+++ Text
Der Klägervertreter konnte angesichts dessen auch nicht darauf vertrauen, dass der Senat seinem am letzten Tag der Frist nur formelhaft begründeten Fristverlängerungsgesuch stattgeben würde (vgl. z.B. BVerwG, Beschluss vom 25. 7. 2008 – 3 B 69/08).
III.
Die Berufung gegen das Urteil des Landgerichts München I vom 01.08.2019, Aktenzeichen 22 O 17519/18, ist gemäß § 522 Abs. 2 ZPO zurückzuweisen, weil nach einstimmiger Auffassung des Senats das Rechtsmittel offensichtlich keine Aussicht auf Erfolg hat, der Rechtssache auch keine grundsätzliche Bedeutung zukommt, weder die Fortbildung des Rechts noch die Sicherung einer einheitlichen Rechtsprechung eine Entscheidung des Berufungsgerichts erfordert und die Durchführung einer mündlichen Verhandlung über die Berufung nicht geboten ist.
++++++
+++ Datenauszüge
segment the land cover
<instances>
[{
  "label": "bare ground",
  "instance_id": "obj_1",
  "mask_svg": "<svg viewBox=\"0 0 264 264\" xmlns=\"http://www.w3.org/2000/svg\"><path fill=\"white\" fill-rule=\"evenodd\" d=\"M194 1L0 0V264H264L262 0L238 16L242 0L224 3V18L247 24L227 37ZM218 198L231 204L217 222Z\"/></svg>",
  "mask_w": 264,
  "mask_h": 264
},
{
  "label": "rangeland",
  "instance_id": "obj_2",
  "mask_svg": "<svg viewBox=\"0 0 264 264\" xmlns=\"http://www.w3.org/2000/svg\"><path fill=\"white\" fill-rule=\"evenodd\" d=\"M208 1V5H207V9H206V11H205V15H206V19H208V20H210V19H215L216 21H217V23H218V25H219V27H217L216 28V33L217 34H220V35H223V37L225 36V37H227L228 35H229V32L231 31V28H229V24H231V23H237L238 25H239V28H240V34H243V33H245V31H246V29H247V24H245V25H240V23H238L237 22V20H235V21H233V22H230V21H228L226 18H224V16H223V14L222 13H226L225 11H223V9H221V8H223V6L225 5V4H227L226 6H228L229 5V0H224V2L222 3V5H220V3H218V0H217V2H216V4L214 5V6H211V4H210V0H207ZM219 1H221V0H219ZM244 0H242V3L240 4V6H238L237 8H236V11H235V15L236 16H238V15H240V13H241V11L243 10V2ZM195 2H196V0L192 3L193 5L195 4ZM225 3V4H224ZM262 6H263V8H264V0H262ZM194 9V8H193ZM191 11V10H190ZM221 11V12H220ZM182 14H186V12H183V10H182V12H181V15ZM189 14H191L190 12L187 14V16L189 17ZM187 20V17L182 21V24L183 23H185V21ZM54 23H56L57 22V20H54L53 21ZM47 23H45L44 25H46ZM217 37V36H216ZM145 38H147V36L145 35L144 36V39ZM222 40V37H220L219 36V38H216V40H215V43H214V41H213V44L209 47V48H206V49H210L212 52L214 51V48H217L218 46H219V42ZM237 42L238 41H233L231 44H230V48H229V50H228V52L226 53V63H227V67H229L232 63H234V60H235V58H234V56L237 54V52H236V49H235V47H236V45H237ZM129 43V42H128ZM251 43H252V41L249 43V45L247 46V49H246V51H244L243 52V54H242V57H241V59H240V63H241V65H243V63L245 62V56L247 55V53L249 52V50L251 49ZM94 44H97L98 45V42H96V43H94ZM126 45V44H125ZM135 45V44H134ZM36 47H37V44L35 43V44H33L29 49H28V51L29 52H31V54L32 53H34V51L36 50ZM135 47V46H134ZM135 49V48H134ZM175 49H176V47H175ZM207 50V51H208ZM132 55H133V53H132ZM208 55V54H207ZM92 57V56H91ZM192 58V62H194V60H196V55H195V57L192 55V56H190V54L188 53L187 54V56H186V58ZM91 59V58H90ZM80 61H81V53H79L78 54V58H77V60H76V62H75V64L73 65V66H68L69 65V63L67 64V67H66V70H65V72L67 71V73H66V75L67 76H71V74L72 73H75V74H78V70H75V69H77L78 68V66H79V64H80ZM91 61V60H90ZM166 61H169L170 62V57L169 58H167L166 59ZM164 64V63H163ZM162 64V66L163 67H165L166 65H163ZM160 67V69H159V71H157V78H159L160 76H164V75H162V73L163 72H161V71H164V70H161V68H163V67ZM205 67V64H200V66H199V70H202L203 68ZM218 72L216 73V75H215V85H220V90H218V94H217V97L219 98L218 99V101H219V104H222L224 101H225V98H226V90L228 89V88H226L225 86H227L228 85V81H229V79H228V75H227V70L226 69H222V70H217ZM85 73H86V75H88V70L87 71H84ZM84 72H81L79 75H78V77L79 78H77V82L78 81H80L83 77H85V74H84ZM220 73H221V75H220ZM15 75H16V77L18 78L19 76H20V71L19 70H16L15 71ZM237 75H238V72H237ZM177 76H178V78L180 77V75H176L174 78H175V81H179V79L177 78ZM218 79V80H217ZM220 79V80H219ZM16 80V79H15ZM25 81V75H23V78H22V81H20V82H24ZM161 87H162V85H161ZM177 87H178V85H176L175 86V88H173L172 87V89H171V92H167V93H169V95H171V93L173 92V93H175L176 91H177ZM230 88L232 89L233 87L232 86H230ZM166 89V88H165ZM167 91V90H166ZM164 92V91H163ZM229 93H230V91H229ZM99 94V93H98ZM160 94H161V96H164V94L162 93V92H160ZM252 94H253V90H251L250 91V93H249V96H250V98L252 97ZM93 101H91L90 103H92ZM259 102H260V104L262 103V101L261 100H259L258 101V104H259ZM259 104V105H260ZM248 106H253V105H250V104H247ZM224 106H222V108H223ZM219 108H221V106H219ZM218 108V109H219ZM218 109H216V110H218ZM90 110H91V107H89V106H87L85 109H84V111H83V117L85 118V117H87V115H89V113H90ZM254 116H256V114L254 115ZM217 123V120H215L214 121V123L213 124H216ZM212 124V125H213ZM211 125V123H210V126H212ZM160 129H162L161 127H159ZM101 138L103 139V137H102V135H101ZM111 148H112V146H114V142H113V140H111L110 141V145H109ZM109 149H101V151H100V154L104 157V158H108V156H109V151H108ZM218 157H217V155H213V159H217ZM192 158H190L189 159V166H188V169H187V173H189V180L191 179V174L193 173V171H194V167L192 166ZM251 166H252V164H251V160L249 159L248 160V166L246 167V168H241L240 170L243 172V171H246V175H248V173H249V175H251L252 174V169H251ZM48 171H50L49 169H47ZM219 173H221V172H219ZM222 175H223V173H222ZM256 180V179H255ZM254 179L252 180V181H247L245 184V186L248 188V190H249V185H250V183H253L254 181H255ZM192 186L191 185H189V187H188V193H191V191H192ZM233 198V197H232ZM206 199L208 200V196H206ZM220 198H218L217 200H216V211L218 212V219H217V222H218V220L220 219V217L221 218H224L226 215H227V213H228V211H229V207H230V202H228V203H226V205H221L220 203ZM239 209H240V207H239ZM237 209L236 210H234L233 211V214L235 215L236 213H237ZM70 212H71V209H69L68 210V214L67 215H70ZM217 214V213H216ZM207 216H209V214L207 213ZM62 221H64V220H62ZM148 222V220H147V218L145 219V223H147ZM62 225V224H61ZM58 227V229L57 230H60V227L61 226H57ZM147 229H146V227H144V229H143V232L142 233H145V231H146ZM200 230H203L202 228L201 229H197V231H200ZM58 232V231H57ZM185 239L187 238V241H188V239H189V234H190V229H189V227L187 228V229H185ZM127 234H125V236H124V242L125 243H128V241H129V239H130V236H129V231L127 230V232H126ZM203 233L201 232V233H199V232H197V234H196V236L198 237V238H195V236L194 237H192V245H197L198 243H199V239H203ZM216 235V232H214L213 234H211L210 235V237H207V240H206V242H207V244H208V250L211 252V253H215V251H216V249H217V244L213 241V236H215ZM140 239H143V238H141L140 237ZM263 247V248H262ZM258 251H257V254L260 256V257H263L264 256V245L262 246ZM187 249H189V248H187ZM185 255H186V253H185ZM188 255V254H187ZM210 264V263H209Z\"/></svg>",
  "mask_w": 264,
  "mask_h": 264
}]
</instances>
++++++
[Aufgaben]
1. Beantworten Sie anhand des Textes folgende Fragen:
(a) Welches Gericht hat das Urteil vom 01.08.2019 erlassen?
(b) Nach welcher Vorschrift ist die Berufung zurückzuweisen?
(c) Welches Aktenzeichen trägt der angeführte Beschluss des BVerwG vom 25. 7. 2008?
2. Geben Sie den Abschnitt des Textes wieder, der mit den Worten "Der Klägervertreter konnte" beginnt und mit "nicht geboten ist." endet.
3. Stimmen die folgenden Aussagen mit dem Text überein?
(a) Das Fristverlängerungsgesuch wurde am letzten Tag der Frist gestellt.
(b) Der Senat kam mit Mehrheit, aber nicht einstimmig zu seiner Auffassung.
(c) Eine mündliche Verhandlung über die Berufung ist geboten.

[Lösungen]
1.
(a) Das Landgericht München I
(b) Nach § 522 Abs. 2 ZPO
(c) 3 B 69/08

2.
Der Klägervertreter konnte angesichts dessen auch nicht darauf vertrauen, dass der Senat seinem am letzten Tag der Frist nur formelhaft begründeten Fristverlängerungsgesuch stattgeben würde (vgl. z.B. BVerwG, Beschluss vom 25. 7. 2008 – 3 B 69/08).
III.
Die Berufung gegen das Urteil des Landgerichts München I vom 01.08.2019, Aktenzeichen 22 O 17519/18, ist gemäß § 522 Abs. 2 ZPO zurückzuweisen, weil nach einstimmiger Auffassung des Senats das Rechtsmittel offensichtlich keine Aussicht auf Erfolg hat, der Rechtssache auch keine grundsätzliche Bedeutung zukommt, weder die Fortbildung des Rechts noch die Sicherung einer einheitlichen Rechtsprechung eine Entscheidung des Berufungsgerichts erfordert und die Durchführung einer mündlichen Verhandlung über die Berufung nicht geboten ist.

3.
(a) Ja: "am letzten Tag der Frist nur formelhaft begründeten Fristverlängerungsgesuch"
(b) Nein: "nach einstimmiger Auffassung des Senats"
(c) Nein: "die Durchführung einer mündlichen Verhandlung über die Berufung nicht geboten ist"